Today, it is the special interests that are using the filibuster to 
kill legislation that would benefit the little guy.
  What is particularly striking, moreover, is not just the sheer number 
of filibusters today. It is the fact that this once rare tactic--what 
was once a dramatic challenge to majority rule only used in 
extraordinary circumstances--is now used or threatened to be used on 
virtually every measure and every nominee. To quote Norm Ornstein:

       The Senate has taken the term ``deliberative'' to a new 
     level, slowing not just contentious legislation but also 
     bills that have overwhelming support.

  For example, late last year, the Republicans filibustered a motion to 
proceed to the Defense Appropriations bill for the sole purpose to 
delay a vote on health care reform. In other words, Republicans risked 
denying our troops the resources they need at a time of war for no 
other purpose than to delay the Senate. After a filibuster and delay, 
the bill passed 88 to 10.
  The Republicans filibustered a motion to proceed to a bill to extend 
unemployment compensation. After delaying and then grinding Senate 
business to a halt, the bill passed 97 to l. In other words, 
Republicans filibustered a bill they fully intended to support, simply 
in order to stall or stop business in the Senate.
  Similarly, the Republicans filibustered the agriculture 
appropriations bill that funded key agriculture, conservation, and 
nutrition programs. That bill passed 84 to 11.
  The Republicans filibustered the Credit Card Holders Bill of Rights. 
That bill passed 92 to 2.
  The Republicans filibustered the Fraud Enforcement and Recovery Act. 
That bill passed 84 to 4.
  As the Defense Appropriations bill and unemployment compensation bill 
examples show, in many cases Republicans have filibustered motions to 
proceed.

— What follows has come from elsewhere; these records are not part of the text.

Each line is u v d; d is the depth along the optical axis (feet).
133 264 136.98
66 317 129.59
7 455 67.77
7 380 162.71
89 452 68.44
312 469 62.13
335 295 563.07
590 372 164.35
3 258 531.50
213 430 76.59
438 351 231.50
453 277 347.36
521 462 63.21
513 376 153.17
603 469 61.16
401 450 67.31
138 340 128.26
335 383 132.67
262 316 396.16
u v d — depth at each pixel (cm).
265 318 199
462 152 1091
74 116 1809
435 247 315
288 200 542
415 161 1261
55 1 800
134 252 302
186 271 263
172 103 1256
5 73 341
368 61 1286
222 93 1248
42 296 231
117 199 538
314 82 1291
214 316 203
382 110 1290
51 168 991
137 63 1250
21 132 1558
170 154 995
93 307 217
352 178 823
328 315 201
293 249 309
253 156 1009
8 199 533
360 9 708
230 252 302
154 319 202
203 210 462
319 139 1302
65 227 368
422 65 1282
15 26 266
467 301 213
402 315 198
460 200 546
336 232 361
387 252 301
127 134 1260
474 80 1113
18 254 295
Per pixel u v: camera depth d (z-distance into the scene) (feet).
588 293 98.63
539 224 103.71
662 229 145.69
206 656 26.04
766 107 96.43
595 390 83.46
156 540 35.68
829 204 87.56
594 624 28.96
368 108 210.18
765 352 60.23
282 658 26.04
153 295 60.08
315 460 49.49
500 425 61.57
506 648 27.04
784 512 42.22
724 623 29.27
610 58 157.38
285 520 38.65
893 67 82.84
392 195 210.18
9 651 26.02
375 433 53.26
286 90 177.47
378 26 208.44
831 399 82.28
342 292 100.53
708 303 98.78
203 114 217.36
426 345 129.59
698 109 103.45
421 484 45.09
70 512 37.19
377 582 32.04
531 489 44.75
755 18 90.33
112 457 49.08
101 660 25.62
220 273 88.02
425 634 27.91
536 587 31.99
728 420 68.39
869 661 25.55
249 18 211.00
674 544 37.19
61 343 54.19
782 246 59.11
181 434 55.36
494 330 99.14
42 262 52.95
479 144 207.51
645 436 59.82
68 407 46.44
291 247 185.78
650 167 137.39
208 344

This is truly remarkable. In fact, last Congress there were 
over 50 filibusters of motions to proceed to consider bills. 
Republicans filibustered efforts for this body to consider efforts to 
provide low-income home energy assistance, efforts to strengthen the 
Consumer Product Safety Commission to ensure our children are not 
exposed to unsafe toys, and efforts to ensure women are guaranteed 
equal pay for equal work. In all of these cases and many others, 
Republicans objected to this body even bringing up for debate and 
deliberation important issues that matter to the American people.
  There is absolutely no purpose to filibuster a motion to proceed 
except delay and obstruction. If one does not like a piece of 
legislation, one has an opportunity to offer amendments to try to 
improve the measure. But one cannot do that if the Senate is prevented 
from even considering a bill.
  One of the most striking features of the abuse of this extraordinary 
tool by Republicans is how quickly it has become accepted that 
literally any legislation needs 60 votes to pass the Senate. If 41 
senators do not like a bill, it does not get a vote. Newspapers and 
pundits regularly pronounce that 60 votes are ``needed to pass the 
bill'', even as we all know, only 51 Senators are, in fact, needed.
  So accepted is this extraordinary abuse by the minority, that after 
the most recent election in Massachusetts, the media regularly 
pronounced that Democrats going from a 20-seat majority to an 18-seat 
majority was the equivalent to losing majority status. A Philadelphia 
Metro newspaper headline asked: ``How will Dems recover after losing 
majority?'' CNN reported: ``Brown's election tips Senate balance of 
power to GOP.'' The New York Times reported that ``Brown's Senate win 
has cost them their razor-thin advantage.'' One paper, the Village 
Voice, even wrote satirically, ``Scott Brown wins Mass. Race, Giving 
GOP 41-59 Majority in the Senate.'' When the rules are abused in such a 
manner that a majority of 18 seats is now treated as the equivalent to 
being in the minority, it is time to change the rules.
  This is not how it is supposed to be. To be sure, the Founders put in 
place a system of checks and balances that made it difficult to enact 
legislation. A bill must pass in both Houses of Congress. It is then 
subject to the President's veto power. A law can be challenged in 
court. These are all very significant checks.
  What was never intended, however, was that a supermajority of 60 
votes would be needed to enact virtually any piece of legislation. 
Indeed, the Framers of the Constitution were very clear about 
circumstances where a supermajority is required. There were only five: 
ratification of a treaty, override of a veto, votes of impeachment, 
passage of a constitutional amendment, and the expulsion of a Member.
  James Madison specifically rejected the idea that more than a 
majority would be needed for decisions. Responding to anti-Federalist 
arguments that the Constitution should have required more than a 
majority, Madison argued that such rules would lead to minority rule, 
something inconsistent with fundamental republican principles. As he 
wrote in Federalist No. 58:

       That some advantages might have resulted from such a 
     precaution, cannot be denied. It might have been an 
     additional shield to some particular interests, and another 
     obstacle generally to hasty and partial measures. But these 
     considerations are outweighed by the inconveniences in the 
     opposite scale. In all cases where justice or the general 
     good might require new laws to be passed, or active measures 
     to be pursued, the fundamental principle of free government 
     would be reversed. It would no longer be the majority that 
     would rule; the power would be transferred to the minority.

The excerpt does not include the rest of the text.